“If you suddenly start growing a thatch of thick hair, you know who to thank,” said Johnny, pouring me a glass of 2011 Moniack Castle medium-dry white silver birch wine.

“It’s meant to be a cure for baldness. Although Prince Albert might disagree.”

I sipped rather than shampooed. I drank rather than lathered.

“It tastes a little like Tio Pepe sherry,” I said, affecting the connoisseur.

My host smiled: “Silver birch wine has always tasted a bit woody to me.”

I was sampling the wares of the UK’s most northerly winery in Moniack Castle, seven miles from Inverness. It was my first degustation of some unique Scottish country wines.

Moniack means bog, so we are in the bog castle and you are drinking bog-standard wine

“Moniack means bog,” continued Johnny. “So we are in the bog castle and you are drinking bog-standard wine. The castle was built in 1580 by Clan Fraser and is of no strategic importance whatsoever. One of its previous occupants, the 13th Lord of Lovat, was the last peer to be executed for treason.”

I tried to listen but I was distracted, trying to sense if there was any activity on the top of my head yet. I had another glass.

We had visited the winery’s filtering and fermenting rooms and been to the bottling area in the castle’s old laundry room.

I had been introduced to the jelly-labelling lady. Moniack Castle also produces a range of jams and jellies, including hawthorn and sloeberry as well as juniper chutney, wild garlic sauce and a whisky and redcurrant haggis sauce.

Everything is hand-picked, hand-bottled and hand-labelled.

“Silver birch wine is our flagship brand and bestseller,” my tippling instructor said, letting me sample the castle’s excellent plum wine. “We produce 50,000 bottles a year. It won second prize in a competition in France when someone took off the label and entered it into a home-made wine section.

“Betula pendula wine has been made in Scotland for centuries and is still made in Russia, but not commercially. That’s why we are so unique. It’s mentioned in Queen Victoria’s diaries. She had it made for her at Balmoral. Wine made from the sap of silver birch was Prince Albert’s favourite tipple.”

Another cork popped: “ Our raspberry wine mixed with soda makes a great Scottish, summertime sangria.”

I was beginning to glow and felt my face taking on the hue of the Chisholm Hunting Chisholm tartan.

“We’ve had some glorious failures like gorse wine and meadowsweet. Our Laird’s mead is popular. An ancient drink made from fermented honey.”

It gave me an immediate buzz, but I had developed a taste for the birch.
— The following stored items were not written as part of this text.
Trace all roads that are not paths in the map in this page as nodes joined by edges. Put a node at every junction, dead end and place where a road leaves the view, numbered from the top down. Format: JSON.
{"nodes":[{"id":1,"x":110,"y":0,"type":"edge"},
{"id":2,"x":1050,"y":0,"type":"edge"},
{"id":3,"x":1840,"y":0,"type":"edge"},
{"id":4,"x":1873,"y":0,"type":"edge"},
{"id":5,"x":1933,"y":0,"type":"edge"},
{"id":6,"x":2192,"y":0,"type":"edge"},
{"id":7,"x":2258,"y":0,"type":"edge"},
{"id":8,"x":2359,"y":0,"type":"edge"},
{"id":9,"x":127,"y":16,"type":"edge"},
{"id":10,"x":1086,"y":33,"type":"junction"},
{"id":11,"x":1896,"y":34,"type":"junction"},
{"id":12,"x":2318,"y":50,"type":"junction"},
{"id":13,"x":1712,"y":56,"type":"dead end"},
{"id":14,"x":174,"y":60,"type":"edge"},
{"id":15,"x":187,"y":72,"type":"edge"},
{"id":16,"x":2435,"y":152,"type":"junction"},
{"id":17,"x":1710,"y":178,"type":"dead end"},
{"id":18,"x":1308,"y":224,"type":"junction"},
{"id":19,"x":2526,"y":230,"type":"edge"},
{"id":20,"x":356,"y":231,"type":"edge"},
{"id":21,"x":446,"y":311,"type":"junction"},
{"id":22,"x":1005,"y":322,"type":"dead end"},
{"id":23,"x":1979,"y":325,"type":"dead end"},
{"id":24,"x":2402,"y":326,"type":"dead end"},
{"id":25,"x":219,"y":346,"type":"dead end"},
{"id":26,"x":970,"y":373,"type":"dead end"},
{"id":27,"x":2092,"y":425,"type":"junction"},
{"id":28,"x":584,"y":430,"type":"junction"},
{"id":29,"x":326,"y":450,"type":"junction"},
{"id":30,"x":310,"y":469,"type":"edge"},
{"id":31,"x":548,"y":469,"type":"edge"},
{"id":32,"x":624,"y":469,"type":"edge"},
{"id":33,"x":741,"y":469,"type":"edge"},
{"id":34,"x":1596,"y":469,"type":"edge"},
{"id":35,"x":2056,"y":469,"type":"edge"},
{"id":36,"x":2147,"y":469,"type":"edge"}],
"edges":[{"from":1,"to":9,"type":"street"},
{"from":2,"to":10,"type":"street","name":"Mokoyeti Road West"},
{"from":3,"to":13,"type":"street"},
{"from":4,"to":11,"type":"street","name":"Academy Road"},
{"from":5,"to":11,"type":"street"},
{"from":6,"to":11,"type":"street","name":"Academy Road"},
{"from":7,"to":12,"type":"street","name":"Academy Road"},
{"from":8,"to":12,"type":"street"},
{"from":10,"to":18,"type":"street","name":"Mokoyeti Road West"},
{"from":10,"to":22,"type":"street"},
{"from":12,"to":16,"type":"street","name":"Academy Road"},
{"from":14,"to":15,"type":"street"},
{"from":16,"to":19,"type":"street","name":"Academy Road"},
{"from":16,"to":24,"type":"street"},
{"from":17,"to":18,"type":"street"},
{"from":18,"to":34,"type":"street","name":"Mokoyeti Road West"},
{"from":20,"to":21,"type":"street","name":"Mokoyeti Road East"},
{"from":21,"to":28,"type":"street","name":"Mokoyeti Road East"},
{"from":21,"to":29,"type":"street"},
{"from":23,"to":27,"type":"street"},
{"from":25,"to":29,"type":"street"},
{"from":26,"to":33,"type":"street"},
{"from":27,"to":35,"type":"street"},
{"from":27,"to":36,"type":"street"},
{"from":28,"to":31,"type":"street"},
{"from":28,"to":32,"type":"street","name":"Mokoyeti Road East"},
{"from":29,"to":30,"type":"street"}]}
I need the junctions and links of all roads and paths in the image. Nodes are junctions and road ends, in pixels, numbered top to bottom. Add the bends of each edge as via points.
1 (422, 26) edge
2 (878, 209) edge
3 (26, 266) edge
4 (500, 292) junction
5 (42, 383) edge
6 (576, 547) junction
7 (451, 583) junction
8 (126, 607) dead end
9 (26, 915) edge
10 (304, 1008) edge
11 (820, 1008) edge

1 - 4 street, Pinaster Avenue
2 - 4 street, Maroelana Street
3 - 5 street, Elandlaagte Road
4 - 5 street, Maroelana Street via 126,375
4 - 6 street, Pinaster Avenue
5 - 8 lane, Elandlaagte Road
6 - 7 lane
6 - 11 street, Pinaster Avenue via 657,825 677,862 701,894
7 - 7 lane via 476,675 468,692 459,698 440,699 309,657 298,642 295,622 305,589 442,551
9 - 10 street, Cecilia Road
Every March, in the woods near Cannick, the silver birch sap is tapped from the trees. A small, harmless hole is drilled into the bark and a clear plastic tube drains off the clear liquid into five-gallon drums.

One tree fills the drum in two or three days. Fifteen months or so later, the wine is available in Moniack Castle’s tasting room. Trees are tapped every two years and must have a diameter of over one foot.

Johnny enthused about Invernesshire, listing attractions such as visiting the battlefield at Culloden, playing golf at Royal Dornoch or Nairn, seeing lots of weaving exhibitions and factories as well as Britain’s most active earthquake zone at the Great Glen.

Glenmorangie offers tastings at its distillery in Tain, as does ‘the perilously drinkable’ Glen Ord whisky. But you go to Moniack to taste real history.

“Beautiful,” I slurred to myself, conscious that my complexion had passed to the traditional deep red colour of my hosts’ tartan.

My genial host gave me a bottle of Scottish Sloe Liqueur as a digestif with my dinner.

We shook hands and I promised to return to celebrate the castle’s second growth. And, hopefully, my own.